Кухня поставляла несчетное количество пахучих блюд. Та суматоха, что была в других местах, совершенно не доходила до ее апартаментов. Не говоря уже о внутреннем садике, исполненном бесконечного очарования со своими розами и оградой из апельсиновых деревьев.
Единственно, на что можно было бы пожаловаться, так это на то, что организация быта совершенно ускользала от нее. Она сочла бы вполне естественным взять на себя какие-нибудь обязанности, но никто не просил ее об этом, даже Менсур.
Она сделала из этого вывод, что в ней не нуждались, и в первый раз почувствовала себя иностранкой.
Лорин не стала настаивать, так как ей надо было переделать миллион куда более интересных вещей. Прежде всего с головой уйти в свою работу, но здесь ее также ожидало некоторое разочарование.
После первых дней, пролетевших в переходах от званых коктейлей к приемам, она очень скоро оказалась в одиночестве перед лицом обязанностей, которые потребовали от нее значительную часть времени.
Менсур носился по городу в компании своих сотрудников. Вначале она упорно преследовала его. Жара и желание остаться незамеченной подтолкнули ее к ношению женского костюма коренного населения: саруал из легкой ткани и туника с длинными рукавами. Менсур ввел ее в деловые круги, но вскоре она вынуждена была признать, что почти не внушала к себе доверия. К ней избегали обращаться по любым важным вопросам. В течение нескольких дней она даже стала предметом некоторой враждебности. Занять свое место представлялось делом нелегким.

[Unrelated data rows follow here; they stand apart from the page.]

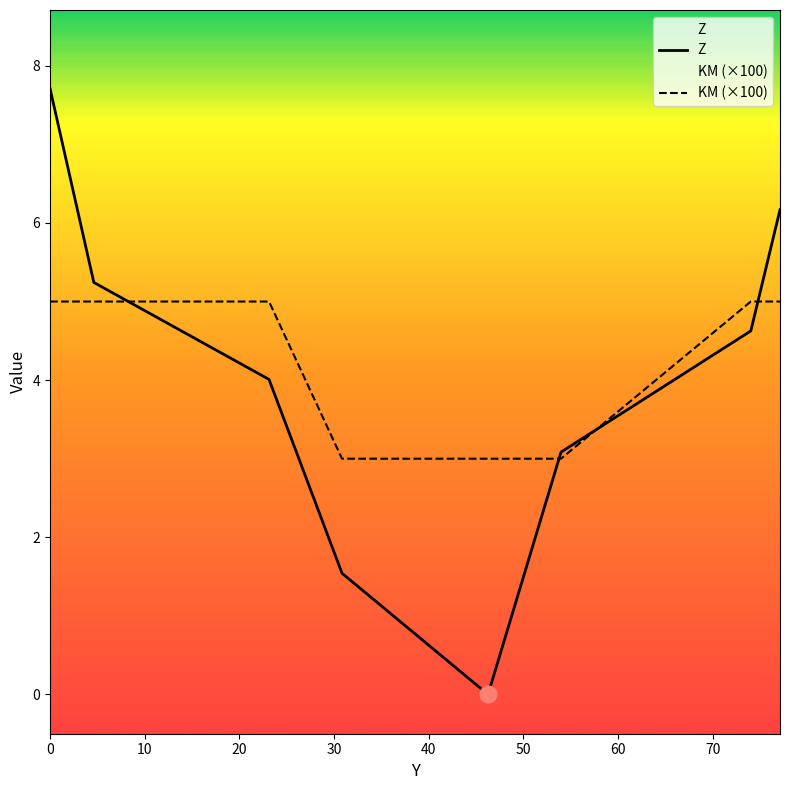

True or false: KM (×100) has more than 2 interior local peaks.

False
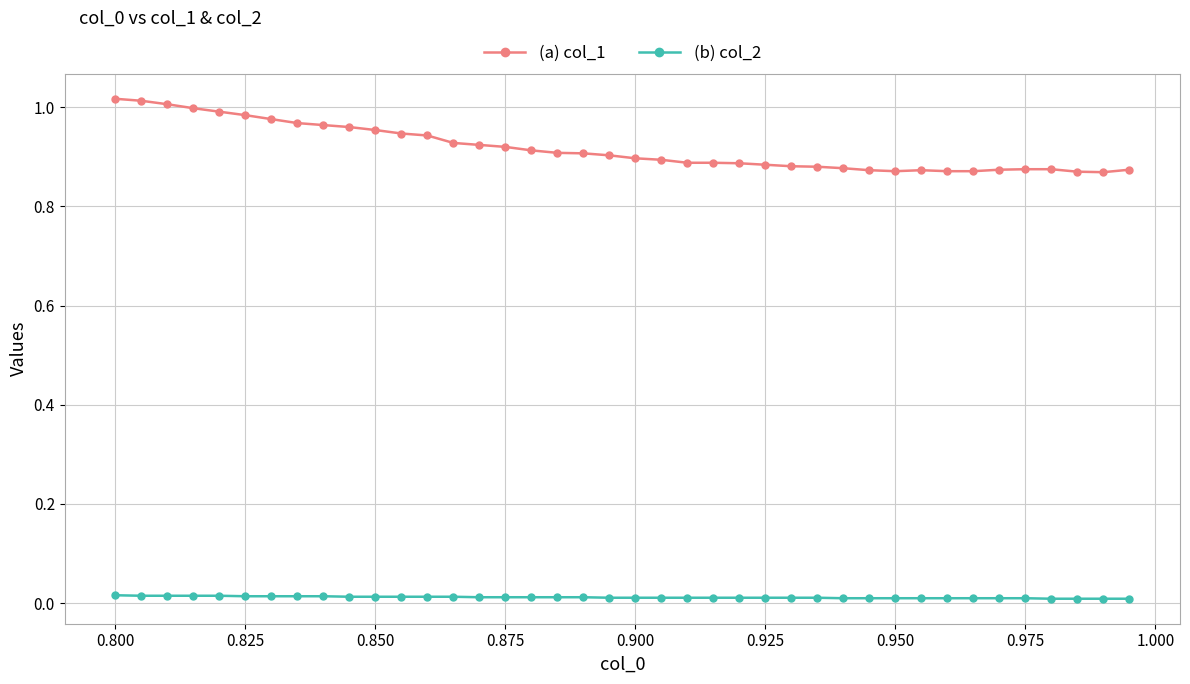

True or false: (a) col_1 and (b) col_2 cross at least once.

False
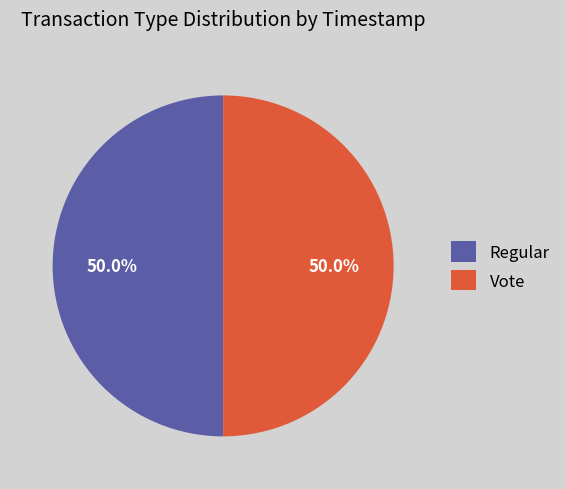

Count the number of slices in the pie.

2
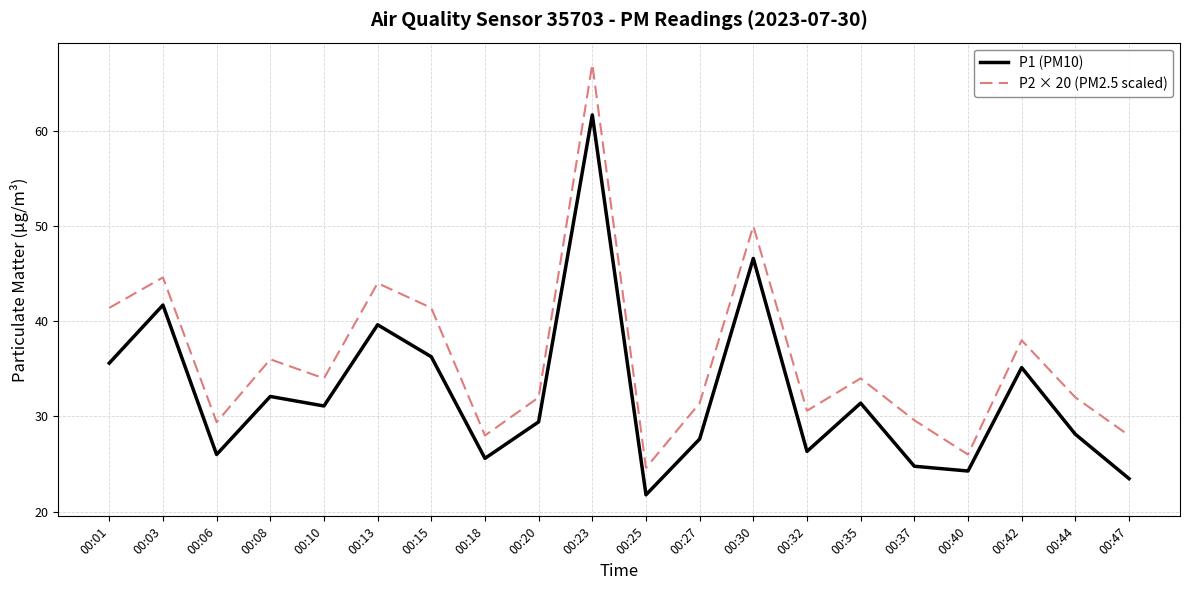

Reading right to left, extract all data points from this chart.

P1 (PM10): 23.5	28.1	35.1	24.3	24.8	31.4	26.3	46.6	27.6	21.8	61.7	29.4	25.6	36.3	39.6	31.1	32.1	26.0	41.7	35.6
P2 × 20 (PM2.5 scaled): 28.0	32.0	38.0	26.0	29.6	34.0	30.6	50.0	31.4	24.6	67.0	32.0	28.0	41.4	44.0	34.0	36.0	29.4	44.6	41.4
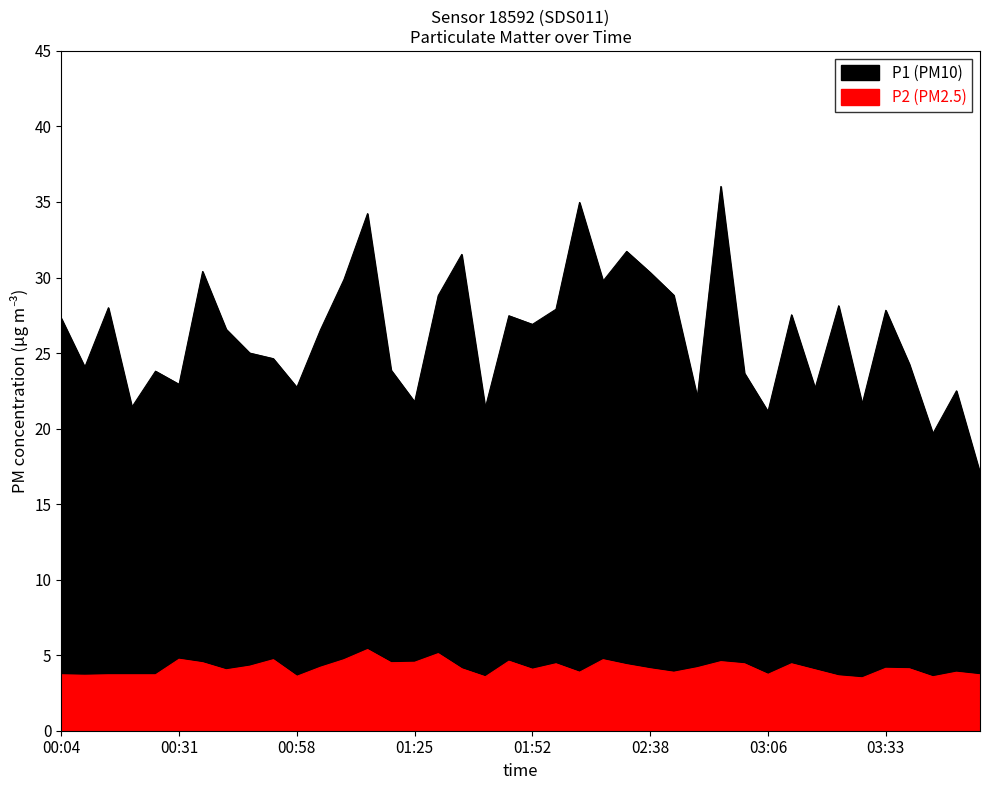

Which series has the widest spread of values?

P1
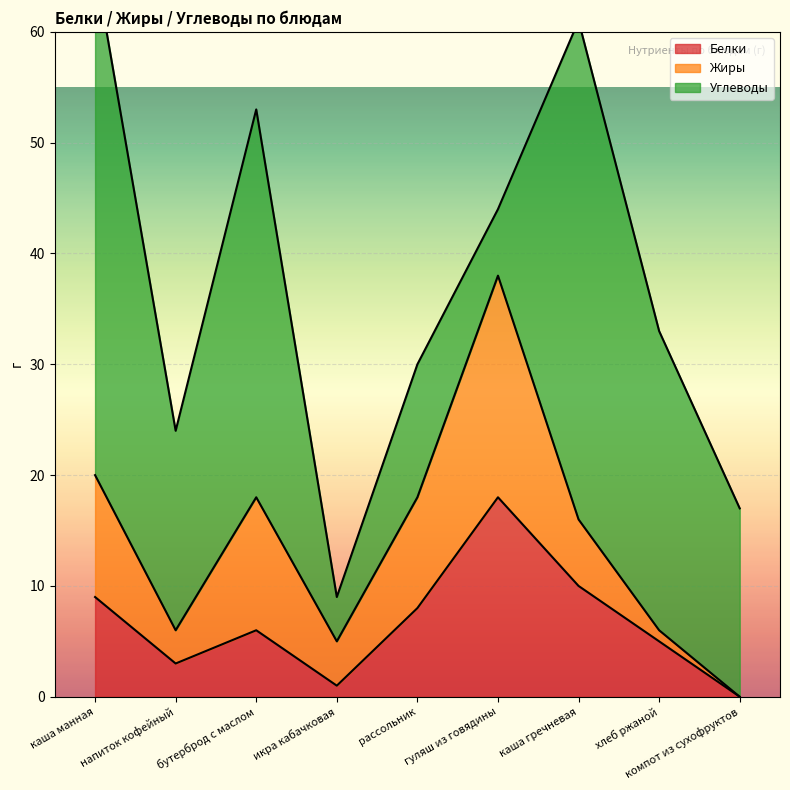

Between каша манная and напиток кофейный, which series saw the biggest shift?

Углеводы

В обеденный час они неизбежно венчались с Салимой, пустяковая болтовня которой, насколько она улавливала смысл, действовала на нервы.
С наступлением вечера одна и та же сцена повторялась изо дня в день: за столом собиралось множество людей, большинство которых ей были незнакомы.
Вскоре она заметила, что постоянно была единственной присутствовавшей там женщиной. Те редкие жены, которые сопровождали своих мужей, сразу исчезали, едва прибыв, в апартаментах Салимы, где она вместе с Фозией держала дамский салон.
До настоящего момента у Лорин никогда не появлялось желания присоединиться к их встречам, настолько их интересы разнились.
С этого времени вечера казались ей все более и более долгими. Споры мужчин продолжались за полночь, да и ей самой было трудно не клевать носом. Не ощущая себя комфортно ни в том, ни в другом случае, она приняла решение уходить ложиться спать очень рано.
Чтобы затушевать свою досаду и скрыть свою растерянность, она принялась есть больше обычного, предпочитая прежде всего фисташки, курагу, а также нугу. Настоящая нуга была истинным лакомством. Чего бы только она не отдала за эту смесь меда, миндальной пастилы и кристаллического сахара, начиненную фисташками и лесным орехом.
Когда же она исчерпала эти радости гурманства, то вновь погрязла в той угрюмой апатии, в которой уже известные, бесконечно скучные обязанности тянулись своей чередой.
И теперь она, та, что боялась жизни слишком спокойной и без задоринок, видела свою собственную жизнь окрашенной в серые тона, протекающей в рамках, установленных традицией и обстоятельствами.
Что до Менсура, поглощенного своими занятиями и устремленного к успеху, то его было совершенно невозможно застать свободным, и она видела его лишь изредка.
Много раз в часы после полудня она надеялась, что время сиесты соединит их вновь, но ожидала она этого напрасно.
Весь в работе, чувствуя себя уютно в своем большом доме среди родственников и друзей, он отдавался с пылким влечением новому делу, перенося на проекты тот интерес, который раньше проявлял к своей жене.
Там, где она когда-то усматривала лишь желание идти впереди других, она вскоре обнаружила амбиции, о которых и не подозревала. До этого момента Менсур жил, никому не подчиняясь, отныне же ему было необходимо подчинить мир своим требованиям. Причем он был из тех, кто ищет славу и успех скорее из-за радости борьбы, нежели ради выгоды, которую получает.
Эта предрасположенность характера казалась ей опасной. Она понимала его чаяния, но страдала от того, что он держал ее в стороне. Обширная программа, которую он для себя определил, требовала, по его понятиям, полной самоотдачи. Она очень сожалела об этом. Между тем, испытав приступ лихорадки, столь неожиданный, сколь и сильный, Менсур вынужден был слечь в постель. Находясь в мрачном расположении духа, он не хотел никого принимать.